WHAT THE EXERCISE ASKS ::
Please report how many lines in the data below contain "labels". Nothing besides the number should be written.

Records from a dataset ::
[Start of section]

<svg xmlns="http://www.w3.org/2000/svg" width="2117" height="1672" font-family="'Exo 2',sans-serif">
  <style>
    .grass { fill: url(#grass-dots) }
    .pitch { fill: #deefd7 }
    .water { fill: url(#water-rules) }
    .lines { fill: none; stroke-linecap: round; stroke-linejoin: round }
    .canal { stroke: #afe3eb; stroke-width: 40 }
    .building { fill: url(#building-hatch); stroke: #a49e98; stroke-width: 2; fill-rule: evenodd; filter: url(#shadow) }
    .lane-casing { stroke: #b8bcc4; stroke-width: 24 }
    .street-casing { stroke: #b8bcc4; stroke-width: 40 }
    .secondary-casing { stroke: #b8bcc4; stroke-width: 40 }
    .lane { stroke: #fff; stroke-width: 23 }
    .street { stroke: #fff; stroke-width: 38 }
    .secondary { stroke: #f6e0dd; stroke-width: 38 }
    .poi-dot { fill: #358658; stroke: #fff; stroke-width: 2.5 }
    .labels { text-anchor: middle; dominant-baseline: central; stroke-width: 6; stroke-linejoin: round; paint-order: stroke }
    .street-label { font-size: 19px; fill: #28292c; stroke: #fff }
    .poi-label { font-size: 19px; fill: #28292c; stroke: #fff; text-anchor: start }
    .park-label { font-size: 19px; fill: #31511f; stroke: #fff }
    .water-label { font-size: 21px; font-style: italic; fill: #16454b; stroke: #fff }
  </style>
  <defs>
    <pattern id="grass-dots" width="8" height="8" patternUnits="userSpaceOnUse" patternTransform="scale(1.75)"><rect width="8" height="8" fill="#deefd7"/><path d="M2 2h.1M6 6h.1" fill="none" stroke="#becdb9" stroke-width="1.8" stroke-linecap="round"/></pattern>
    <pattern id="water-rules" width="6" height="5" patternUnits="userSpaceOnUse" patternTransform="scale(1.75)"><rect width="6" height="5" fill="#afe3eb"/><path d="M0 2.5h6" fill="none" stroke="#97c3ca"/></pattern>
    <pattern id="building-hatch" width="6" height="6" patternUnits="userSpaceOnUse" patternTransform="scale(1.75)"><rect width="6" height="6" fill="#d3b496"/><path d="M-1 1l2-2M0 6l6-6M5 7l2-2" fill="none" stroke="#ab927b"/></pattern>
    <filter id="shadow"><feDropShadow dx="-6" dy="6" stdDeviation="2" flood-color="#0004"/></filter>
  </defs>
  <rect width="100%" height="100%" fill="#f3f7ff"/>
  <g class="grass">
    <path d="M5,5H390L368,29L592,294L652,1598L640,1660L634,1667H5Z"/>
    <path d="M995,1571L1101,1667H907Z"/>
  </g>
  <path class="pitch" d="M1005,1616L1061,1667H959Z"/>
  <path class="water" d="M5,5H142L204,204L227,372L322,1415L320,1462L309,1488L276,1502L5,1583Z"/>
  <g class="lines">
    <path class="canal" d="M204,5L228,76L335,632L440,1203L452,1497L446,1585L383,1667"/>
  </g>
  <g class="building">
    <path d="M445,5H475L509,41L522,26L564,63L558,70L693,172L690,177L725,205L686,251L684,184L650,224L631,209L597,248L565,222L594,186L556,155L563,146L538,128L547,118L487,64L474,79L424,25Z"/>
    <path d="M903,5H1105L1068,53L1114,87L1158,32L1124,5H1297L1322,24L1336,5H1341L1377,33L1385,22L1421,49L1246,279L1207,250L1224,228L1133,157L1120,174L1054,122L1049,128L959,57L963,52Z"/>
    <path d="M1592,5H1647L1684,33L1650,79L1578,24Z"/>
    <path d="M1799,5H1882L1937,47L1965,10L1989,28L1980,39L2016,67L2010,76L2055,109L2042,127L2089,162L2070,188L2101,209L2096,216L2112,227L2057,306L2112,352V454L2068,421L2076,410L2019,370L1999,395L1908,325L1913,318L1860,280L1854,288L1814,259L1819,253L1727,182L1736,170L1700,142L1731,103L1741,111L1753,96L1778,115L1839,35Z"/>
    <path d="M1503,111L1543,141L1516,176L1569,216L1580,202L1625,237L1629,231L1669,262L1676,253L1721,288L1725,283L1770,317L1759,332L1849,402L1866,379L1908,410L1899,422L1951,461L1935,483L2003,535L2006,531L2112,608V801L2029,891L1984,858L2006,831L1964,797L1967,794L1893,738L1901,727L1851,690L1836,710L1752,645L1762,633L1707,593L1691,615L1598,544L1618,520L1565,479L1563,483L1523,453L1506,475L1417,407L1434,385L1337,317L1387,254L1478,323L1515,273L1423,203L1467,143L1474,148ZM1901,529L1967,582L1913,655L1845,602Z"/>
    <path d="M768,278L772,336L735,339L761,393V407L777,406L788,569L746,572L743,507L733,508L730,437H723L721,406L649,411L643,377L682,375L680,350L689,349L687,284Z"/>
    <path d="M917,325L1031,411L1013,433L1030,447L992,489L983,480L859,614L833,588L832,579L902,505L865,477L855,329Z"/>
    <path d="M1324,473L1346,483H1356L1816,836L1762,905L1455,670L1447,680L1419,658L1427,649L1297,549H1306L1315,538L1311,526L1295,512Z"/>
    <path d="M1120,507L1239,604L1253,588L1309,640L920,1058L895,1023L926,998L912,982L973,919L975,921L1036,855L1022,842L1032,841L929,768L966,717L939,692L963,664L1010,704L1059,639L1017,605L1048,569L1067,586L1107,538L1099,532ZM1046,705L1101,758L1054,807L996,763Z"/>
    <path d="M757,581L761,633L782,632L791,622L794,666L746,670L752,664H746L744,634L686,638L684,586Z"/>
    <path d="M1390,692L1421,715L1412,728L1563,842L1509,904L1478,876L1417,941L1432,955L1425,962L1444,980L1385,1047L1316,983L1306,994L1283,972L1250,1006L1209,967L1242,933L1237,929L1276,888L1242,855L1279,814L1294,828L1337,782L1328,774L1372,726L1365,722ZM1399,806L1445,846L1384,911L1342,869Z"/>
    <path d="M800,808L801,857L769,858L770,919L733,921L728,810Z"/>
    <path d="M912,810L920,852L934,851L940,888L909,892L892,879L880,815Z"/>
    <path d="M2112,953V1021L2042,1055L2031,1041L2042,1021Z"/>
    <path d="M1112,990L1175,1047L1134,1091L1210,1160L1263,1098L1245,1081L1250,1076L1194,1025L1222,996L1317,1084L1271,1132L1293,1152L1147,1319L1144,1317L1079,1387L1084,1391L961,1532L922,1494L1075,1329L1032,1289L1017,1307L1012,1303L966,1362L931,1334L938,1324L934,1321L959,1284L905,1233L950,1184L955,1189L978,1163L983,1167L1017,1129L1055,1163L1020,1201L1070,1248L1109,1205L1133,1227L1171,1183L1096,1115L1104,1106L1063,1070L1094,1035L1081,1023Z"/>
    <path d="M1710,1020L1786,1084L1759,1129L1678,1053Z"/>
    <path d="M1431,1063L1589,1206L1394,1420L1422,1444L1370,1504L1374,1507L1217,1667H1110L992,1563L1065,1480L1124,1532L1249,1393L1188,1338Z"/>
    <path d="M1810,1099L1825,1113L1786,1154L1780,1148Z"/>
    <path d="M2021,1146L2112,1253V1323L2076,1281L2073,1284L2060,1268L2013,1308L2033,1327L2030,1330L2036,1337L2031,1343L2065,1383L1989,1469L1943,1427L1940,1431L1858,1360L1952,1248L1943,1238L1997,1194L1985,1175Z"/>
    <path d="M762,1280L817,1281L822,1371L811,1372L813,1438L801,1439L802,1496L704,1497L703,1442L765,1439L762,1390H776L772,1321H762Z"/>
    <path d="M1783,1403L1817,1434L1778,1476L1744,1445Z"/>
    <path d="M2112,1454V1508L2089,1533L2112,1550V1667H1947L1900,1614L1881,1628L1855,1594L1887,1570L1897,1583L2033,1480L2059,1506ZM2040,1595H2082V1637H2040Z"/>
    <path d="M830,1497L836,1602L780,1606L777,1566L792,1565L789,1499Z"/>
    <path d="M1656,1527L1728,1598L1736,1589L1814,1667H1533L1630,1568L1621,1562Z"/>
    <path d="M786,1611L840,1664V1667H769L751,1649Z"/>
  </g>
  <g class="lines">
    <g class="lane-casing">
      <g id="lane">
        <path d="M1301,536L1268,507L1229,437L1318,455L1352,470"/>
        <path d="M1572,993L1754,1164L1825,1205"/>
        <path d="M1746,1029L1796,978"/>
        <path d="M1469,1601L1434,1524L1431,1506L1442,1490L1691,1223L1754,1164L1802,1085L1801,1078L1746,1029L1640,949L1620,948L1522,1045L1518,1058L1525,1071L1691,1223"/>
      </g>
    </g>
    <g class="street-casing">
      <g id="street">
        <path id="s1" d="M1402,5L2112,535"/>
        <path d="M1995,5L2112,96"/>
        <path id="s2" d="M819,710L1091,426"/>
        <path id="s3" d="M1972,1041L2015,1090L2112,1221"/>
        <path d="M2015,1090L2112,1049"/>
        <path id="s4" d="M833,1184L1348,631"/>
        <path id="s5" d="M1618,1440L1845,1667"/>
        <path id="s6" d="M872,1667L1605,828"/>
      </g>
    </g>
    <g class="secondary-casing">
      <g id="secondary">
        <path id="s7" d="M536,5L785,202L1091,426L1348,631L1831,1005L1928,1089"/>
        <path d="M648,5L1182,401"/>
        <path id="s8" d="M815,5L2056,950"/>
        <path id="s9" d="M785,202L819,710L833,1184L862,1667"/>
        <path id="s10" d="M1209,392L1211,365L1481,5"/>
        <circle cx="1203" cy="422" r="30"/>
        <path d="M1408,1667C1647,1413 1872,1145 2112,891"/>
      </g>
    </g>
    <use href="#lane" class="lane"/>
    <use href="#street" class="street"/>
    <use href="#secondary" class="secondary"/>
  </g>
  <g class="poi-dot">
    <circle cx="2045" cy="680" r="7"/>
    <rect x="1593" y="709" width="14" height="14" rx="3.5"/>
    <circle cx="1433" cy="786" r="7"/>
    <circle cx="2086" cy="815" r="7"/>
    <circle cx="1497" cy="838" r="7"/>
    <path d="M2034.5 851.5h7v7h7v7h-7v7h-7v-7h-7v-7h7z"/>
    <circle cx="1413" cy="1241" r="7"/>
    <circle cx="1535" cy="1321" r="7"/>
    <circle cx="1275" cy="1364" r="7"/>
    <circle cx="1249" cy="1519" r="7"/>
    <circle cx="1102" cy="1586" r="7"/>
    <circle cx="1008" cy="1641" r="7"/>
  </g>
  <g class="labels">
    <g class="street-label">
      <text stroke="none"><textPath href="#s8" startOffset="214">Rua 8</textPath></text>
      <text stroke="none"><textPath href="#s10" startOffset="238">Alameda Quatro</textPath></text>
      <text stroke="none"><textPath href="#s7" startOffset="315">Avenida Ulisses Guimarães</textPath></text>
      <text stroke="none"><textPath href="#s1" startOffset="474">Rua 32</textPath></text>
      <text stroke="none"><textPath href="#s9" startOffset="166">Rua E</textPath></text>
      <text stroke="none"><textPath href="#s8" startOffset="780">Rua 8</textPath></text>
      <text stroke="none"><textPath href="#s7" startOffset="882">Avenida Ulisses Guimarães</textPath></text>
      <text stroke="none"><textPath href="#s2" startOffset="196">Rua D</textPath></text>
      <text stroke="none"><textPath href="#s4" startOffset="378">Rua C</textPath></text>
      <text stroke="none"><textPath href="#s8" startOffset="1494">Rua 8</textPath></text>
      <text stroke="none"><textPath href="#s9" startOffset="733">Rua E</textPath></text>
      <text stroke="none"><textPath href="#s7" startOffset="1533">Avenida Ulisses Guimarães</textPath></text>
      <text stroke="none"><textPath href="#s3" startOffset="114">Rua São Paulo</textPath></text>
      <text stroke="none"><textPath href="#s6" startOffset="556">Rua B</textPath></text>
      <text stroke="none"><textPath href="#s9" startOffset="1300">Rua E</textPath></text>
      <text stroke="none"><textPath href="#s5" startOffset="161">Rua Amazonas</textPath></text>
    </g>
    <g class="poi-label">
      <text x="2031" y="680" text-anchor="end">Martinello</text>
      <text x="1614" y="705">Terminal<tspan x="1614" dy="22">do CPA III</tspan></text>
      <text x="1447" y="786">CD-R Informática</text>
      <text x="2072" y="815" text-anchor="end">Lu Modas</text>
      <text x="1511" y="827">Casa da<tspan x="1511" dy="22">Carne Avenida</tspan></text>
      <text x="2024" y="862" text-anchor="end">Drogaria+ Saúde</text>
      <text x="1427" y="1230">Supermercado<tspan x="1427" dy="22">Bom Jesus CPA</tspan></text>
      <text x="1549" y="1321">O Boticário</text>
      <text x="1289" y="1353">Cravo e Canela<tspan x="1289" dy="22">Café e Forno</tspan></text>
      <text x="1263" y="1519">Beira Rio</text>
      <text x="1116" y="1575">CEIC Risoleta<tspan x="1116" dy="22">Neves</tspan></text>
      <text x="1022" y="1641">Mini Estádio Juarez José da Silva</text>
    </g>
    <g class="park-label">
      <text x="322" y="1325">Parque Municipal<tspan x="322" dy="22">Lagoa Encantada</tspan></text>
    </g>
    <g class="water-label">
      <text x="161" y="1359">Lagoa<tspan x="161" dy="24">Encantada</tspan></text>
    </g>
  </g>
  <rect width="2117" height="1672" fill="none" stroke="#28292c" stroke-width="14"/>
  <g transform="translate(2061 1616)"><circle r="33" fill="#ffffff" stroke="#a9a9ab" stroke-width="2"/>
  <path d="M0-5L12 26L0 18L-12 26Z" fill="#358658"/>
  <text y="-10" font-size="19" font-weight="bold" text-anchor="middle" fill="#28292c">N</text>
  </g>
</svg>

[End of section]

EXERCISE RESULT ::
2